Hydroelectric reservoir in Upper Kolyma Highlands, Magadan Oblast, Russia

KolymaReservoir (Колымское водохранилище) is an artificial lake which was created by the construction of the Kolyma Hydroelectric Station on the Kolyma. It was designed by Lenhydroproject. Filling began in 1980 and it was commissioned in 1995.

==Description==
The Kolyma Reservoir is in the Upper Kolyma Highlands. The town of Sinegorye, Yagodninsky District, is located downstream from the dam. The total length of the reservoir is 148 km and the width at its widest point is 6 km. The height of the water's edge is 387 m above sea level.
Besides the Kolyma, rivers Tenka and Kongo flow into the reservoir.

After filling the reservoir 40840 ha of farmland were flooded, as well as several workers' settlements, including Sibik-Tyllah, Vetreny, Yasnaya Polyana, Tyoply, Yubileiny and Kongo.

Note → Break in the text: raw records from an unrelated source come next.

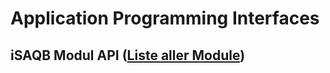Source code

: # Application Programming Interfaces

## iSAQB Modul API ([Liste aller Module](https://www.isaqb.org/certifications/cpsa-certifications/cpsa-advanced-level/#modules))
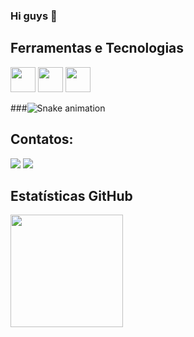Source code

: ### Hi guys 👋

## Ferramentas e Tecnologias

<img loading="lazy" src="https://cdn.jsdelivr.net/gh/devicons/devicon/icons/git/git-original.svg" width="40" height="40"/> <img loading="lazy" src="https://cdn.jsdelivr.net/gh/devicons/devicon/icons/linux/linux-original.svg" width="40" height="40"/> <img src="https://cdn.jsdelivr.net/gh/devicons/devicon/icons/grafana/grafana-original-wordmark.svg" width="40" height="40"/>

###![Snake animation](https://github.com/lucas-decastro/lucas-decastro/blob/main/github-contribution-grid-snake.svg)

## Contatos:

<div>


<a href = "mailto:ludecaro@outlook.com"><img loading="lazy" src="https://img.shields.io/badge/Gmail-D14836?style=for-the-badge&logo=gmail&logoColor=white" target="_blank"></a>
<a href="https://www.linkedin.com/in/lucs-rodrigues/" target="_blank"><img loading="lazy" src="https://img.shields.io/badge/-LinkedIn-%230077B5?style=for-the-badge&logo=linkedin&logoColor=white" target="_blank"></a>   
</div>


## Estatísticas GitHub

<div>
  <a href="https://github.com/lucas-decastro">
    <img loading="lazy" height="180em" src="https://github-readme-stats.vercel.app/api/top-langs/?username=lucas-decastro&layout=compact&langs_count=7&theme=dracula"/>
  </a>
</div>
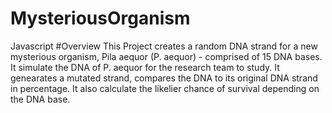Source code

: # MysteriousOrganism
Javascript
#Overview
This Project creates a random DNA strand for a new mysterious organism, Pila aequor (P. aequor) - comprised of 15 DNA bases. It
simulate the DNA of P. aequor for the research team to study. It genearates a mutated strand, compares the DNA to its original DNA strand in percentage. 
It also calculate the likelier chance of survival depending on the DNA base.
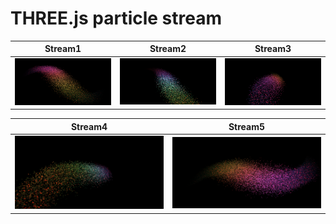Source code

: # THREE.js particle stream
Stream1                     |  Stream2                  |  Stream3
:--------------------------:|:-------------------------:|:-------------------------:
![](./images/stream1.png)  | ![](./images/stream2.png) | ![](./images/stream3.png)

Stream4                     |   Stream5
:--------------------------:|:-------------------------:
![](./images/stream4.png)  |  ![](./images/stream5.png)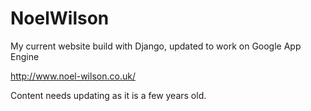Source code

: NoelWilson
==========

My current website build with Django, updated to work on Google App Engine

http://www.noel-wilson.co.uk/

Content needs updating as it is a few years old.
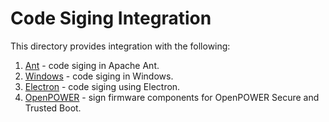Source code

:# Code Siging Integration

This directory provides integration with the following:

1. [Ant](./ant-signjar) - code siging in Apache Ant.
2. [Windows](./windows-office) - code siging in Windows.
3. [Electron](https://github.com/unbound-tech/electron-test-app-with-electron-builder) - code siging using Electron.
4. [OpenPOWER](https://github.com/unbound-tech/sb-signing-utils) - sign firmware components for OpenPOWER Secure and Trusted Boot.
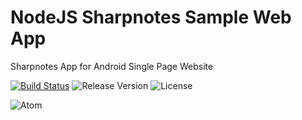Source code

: # NodeJS Sharpnotes Sample Web App
Sharpnotes App for Android Single Page Website

[![Build Status](https://travis-ci.org/stevenbenner/jquery-powertip.svg?branch=master)](https://travis-ci.org/stevenbenner/jquery-powertip)
![Release Version](http://img.shields.io/github/release/stevenbenner/jquery-powertip.svg)
![License](https://img.shields.io/packagist/l/doctrine/orm.svg)

![Atom](http://planlodge.com/github/record.gif)
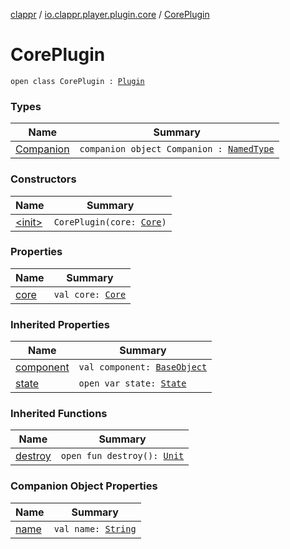 [clappr](../../index.md) / [io.clappr.player.plugin.core](../index.md) / [CorePlugin](./index.md)

# CorePlugin

`open class CorePlugin : `[`Plugin`](../../io.clappr.player.plugin/-plugin/index.md)

### Types

| Name | Summary |
|---|---|
| [Companion](-companion/index.md) | `companion object Companion : `[`NamedType`](../../io.clappr.player.base/-named-type/index.md) |

### Constructors

| Name | Summary |
|---|---|
| [&lt;init&gt;](-init-.md) | `CorePlugin(core: `[`Core`](../../io.clappr.player.components/-core/index.md)`)` |

### Properties

| Name | Summary |
|---|---|
| [core](core.md) | `val core: `[`Core`](../../io.clappr.player.components/-core/index.md) |

### Inherited Properties

| Name | Summary |
|---|---|
| [component](../../io.clappr.player.plugin/-plugin/component.md) | `val component: `[`BaseObject`](../../io.clappr.player.base/-base-object/index.md) |
| [state](../../io.clappr.player.plugin/-plugin/state.md) | `open var state: `[`State`](../../io.clappr.player.plugin/-plugin/-state/index.md) |

### Inherited Functions

| Name | Summary |
|---|---|
| [destroy](../../io.clappr.player.plugin/-plugin/destroy.md) | `open fun destroy(): `[`Unit`](https://kotlinlang.org/api/latest/jvm/stdlib/kotlin/-unit/index.html) |

### Companion Object Properties

| Name | Summary |
|---|---|
| [name](name.md) | `val name: `[`String`](https://kotlinlang.org/api/latest/jvm/stdlib/kotlin/-string/index.html) |
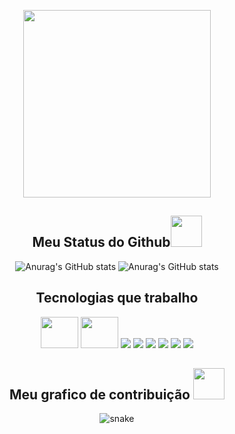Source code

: <p align="center"> </p align="center">
 <div align="center">
 <img src="https://media.discordapp.net/attachments/1024141006465159269/1117790811418021988/homer-simpson-bart-simpson-drawing-pub-quiz-thought-png-favpng-kTnsjTcNtK825hjQuQVccaF3E-removebg-preview.png"width = '300px'/>
<p align="center"></p>

<h2 align="center">
  Meu Status do Github<img src="https://media.giphy.com/media/VgCDAzcKvsR6OM0uWg/giphy.gif" width="50">
</h2>
 
![Anurag's GitHub stats](https://github-readme-stats.vercel.app/api/top-langs/?username=Edenils0nSilva&theme=blue-green)
![Anurag's GitHub stats](https://github-readme-stats.vercel.app/api?username=Edenils0nSilva&show_icons=true&theme=blue-green)

## Tecnologias que trabalho

<div>
<img src="https://cdn.jsdelivr.net/gh/devicons/devicon/icons/python/python-original.svg" width="60em" height="50em"/>
<img src="https://cdn.jsdelivr.net/gh/devicons/devicon/icons/selenium/selenium-original.svg" width="60em" height="50em"/>
 <img src="https://img.shields.io/badge/Python-14354C?style=for-the-badge&logo=python&logoColor=white">
 <img src="https://img.shields.io/badge/Made%20with-Jupyter-orange?style=for-the-badge&logo=Jupyter">
 <img src="https://img.shields.io/badge/Google%20Sheets-34A853?style=for-the-badge&logo=google-sheets&logoColor=white">
 <img src="https://img.shields.io/badge/C%2B%2B-00599C?style=for-the-badge&logo=c%2B%2B&logoColor=white">
 <img src="https://img.shields.io/badge/C-00599C?style=for-the-badge&logo=c&logoColor=white">
 <img src="https://img.shields.io/badge/Java-ED8B00?style=for-the-badge&logo=openjdk&logoColor=white">
</div> 

<h2 align="center">
  Meu grafico de contribuição <img src="https://media.giphy.com/media/xUA7aZeLE2e0P7Znz2/giphy.gif" width="50">
</h2>
<p align="center">
  <img src="https://github.com/ritik307/ritik307/raw/output/github-contribution-grid-snake.svg" alt="snake"></center>
</p>

      
  
    

      
 
 
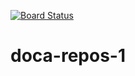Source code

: [![Board Status](https://dev.azure.com/leapone/03164a49-2132-4857-b429-ec7114e99821/06ef6ab3-192a-455b-a6ab-d2fc81390de8/_apis/work/boardbadge/f4091e22-f3f6-4ce6-b53a-1a6040c34914)](https://dev.azure.com/leapone/03164a49-2132-4857-b429-ec7114e99821/_boards/board/t/06ef6ab3-192a-455b-a6ab-d2fc81390de8/Microsoft.RequirementCategory)
# doca-repos-1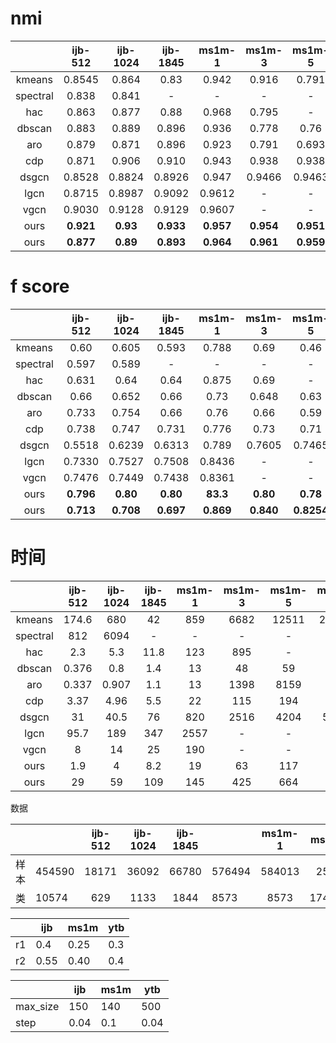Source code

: # nmi

|          |  ijb-512  | ijb-1024 | ijb-1845  |  ms1m-1   |  ms1m-3   |  ms1m-5   |   ms1m-7   |    ytb    |
| :------: | :-------: | :------: | :-------: | :-------: | :-------: | :-------: | :--------: | :-------: |
|  kmeans  |  0.8545   |  0.864   |   0.83    |   0.942   |   0.916   |   0.791   |   0.805    |   0.905   |
| spectral |   0.838   |  0.841   |     -     |     -     |     -     |     -     |     -      |     -     |
|   hac    |   0.863   |  0.877   |   0.88    |   0.968   |   0.795   |     -     |     -      |   0.959   |
|  dbscan  |   0.883   |  0.889   |   0.896   |   0.936   |   0.778   |   0.76    |    0.64    |   0.976   |
|   aro    |   0.879   |  0.871   |   0.896   |   0.923   |   0.791   |   0.693   |     -      |   0.974   |
|   cdp    |   0.871   |  0.906   |   0.910   |   0.943   |   0.938   |   0.938   |   0.904    |   0.963   |
|  dsgcn   |  0.8528   |  0.8824  |  0.8926   |   0.947   |  0.9466   |  0.9463   |   0.9459   |  0.9316   |
|   lgcn   |  0.8715   |  0.8987  |  0.9092   |  0.9612   |     -     |     -     |     -      |  0.9216   |
|   vgcn   |  0.9030   |  0.9128  |  0.9129   |  0.9607   |     -     |     -     |     -      |  0.9505   |
|   ours   | **0.921** | **0.93** | **0.933** | **0.957** | **0.954** | **0.951** | **0.947**  | **0.973** |
|   ours   | **0.877** | **0.89** | **0.893** | **0.964** | **0.961** | **0.959** | **0.9584** | **0.941** |
# f score

|          |  ijb-512  | ijb-1024  | ijb-1845  |  ms1m-1   |  ms1m-3   |   ms1m-5   |  ms1m-7   |    ytb    |
| :------: | :-------: | :-------: | :-------: | :-------: | :-------: | :--------: | :-------: | :-------: |
|  kmeans  |   0.60    |   0.605   |   0.593   |   0.788   |   0.69    |    0.46    |   0.456   |   0.706   |
| spectral |   0.597   |   0.589   |     -     |     -     |     -     |     -      |     -     |     -     |
|   hac    |   0.631   |   0.64    |   0.64    |   0.875   |   0.69    |     -      |     -     |   0.822   |
|  dbscan  |   0.66    |   0.652   |   0.66    |   0.73    |   0.648   |    0.63    |   0.549   |   0.897   |
|   aro    |   0.733   |   0.754   |   0.66    |   0.76    |   0.66    |    0.59    |     -     |   0.887   |
|   cdp    |   0.738   |   0.747   |   0.731   |   0.776   |   0.73    |    0.71    |   0.690   |   0.861   |
|  dsgcn   |  0.5518   |  0.6239   |  0.6313   |   0.789   |  0.7605   |   0.7465   |  0.7357   |   0.767   |
|   lgcn   |  0.7330   |  0.7527   |  0.7508   |  0.8436   |     -     |     -      |     -     |  0.7418   |
|   vgcn   |  0.7476   |  0.7449   |  0.7438   |  0.8361   |     -     |     -      |     -     |  0.7607   |
|   ours   | **0.796** | **0.80**  | **0.80**  | **83.3**  | **0.80**  |  **0.78**  | **0.763** | **0.89**  |
|   ours   | **0.713** | **0.708** | **0.697** | **0.869** | **0.840** | **0.8254** | **0.815** | **0.794** |

# 时间

|          | ijb-512 | ijb-1024 | ijb-1845 | ms1m-1 | ms1m-3 | ms1m-5 | ms1m-7 | ytb  |
| :------: | :-----: | :------: | :------: | :----: | :----: | :----: | :----: | :--: |
|  kmeans  |  174.6  |   680    |    42    |  859   |  6682  | 12511  | 26536  |  21  |
| spectral |   812   |   6094   |    -     |   -    |   -    |   -    |   -    |  -   |
|   hac    |   2.3   |   5.3    |   11.8   |  123   |  895   |   -    |   -    | 140  |
|  dbscan  |  0.376  |   0.8    |   1.4    |   13   |   48   |   59   |  121   | 3.97 |
|   aro    |  0.337  |  0.907   |   1.1    |   13   |  1398  |  8159  |   -    | 3.31 |
|   cdp    |  3.37   |   4.96   |   5.5    |   22   |  115   |  194   |  359   |  37  |
|  dsgcn   |   31    |   40.5   |    76    |  820   |  2516  |  4204  |  5254  | 436  |
|   lgcn   |  95.7   |   189    |   347    |  2557  |   -    |   -    |   -    | 1312 |
|   vgcn   |    8    |    14    |    25    |  190   |   -    |   -    |   -    |  38  |
|   ours   |   1.9   |    4     |   8.2    |   19   |   63   |  117   |  186   | 7.2  |
|   ours   |   29    |    59    |   109    |  145   |  425   |  664   |  961   | 248  |

数据

|      |        | ijb-512 | ijb-1024 | ijb-1845 |        | ms1m-1 | ms1m-3  | ms1m-5  | 7       |       |  ytb   |
| :--: | ------ | :-----: | :------: | :------: | ------ | :----: | :-----: | :-----: | ------- | ----- | :----: |
| 样本 | 454590 |  18171  |  36092   |  66780   | 576494 | 584013 |  25719  |  42865  | 4046365 | 159   |  1436  |
|  类  | 10574  |   629   |   1133   |   1844   | 8573   |  8573  | 1740301 | 2890517 | 60011   | 14653 | 140629 |

|      | ijb  | ms1m | ytb  |
| ---- | ---- | ---- | ---- |
| r1   | 0.4  | 0.25 | 0.3  |
| r2   | 0.55 | 0.40 | 0.4  |

|          | ijb  | ms1m | ytb  |
| -------- | ---- | ---- | ---- |
| max_size | 150  | 140  | 500  |
| step     | 0.04 | 0.1  | 0.04 |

An Old Stone Age archaeological site located by the mouth of the Kongo was also flooded by the waters of the Kolyma reservoir. It belonged to the Paleolithic Siberdikov culture of the upper Kolyma river. On it were found stone cutters, knives, arrowheads and pick-shaped tools belonging to a human group engaged in hunting wild horses and reindeer.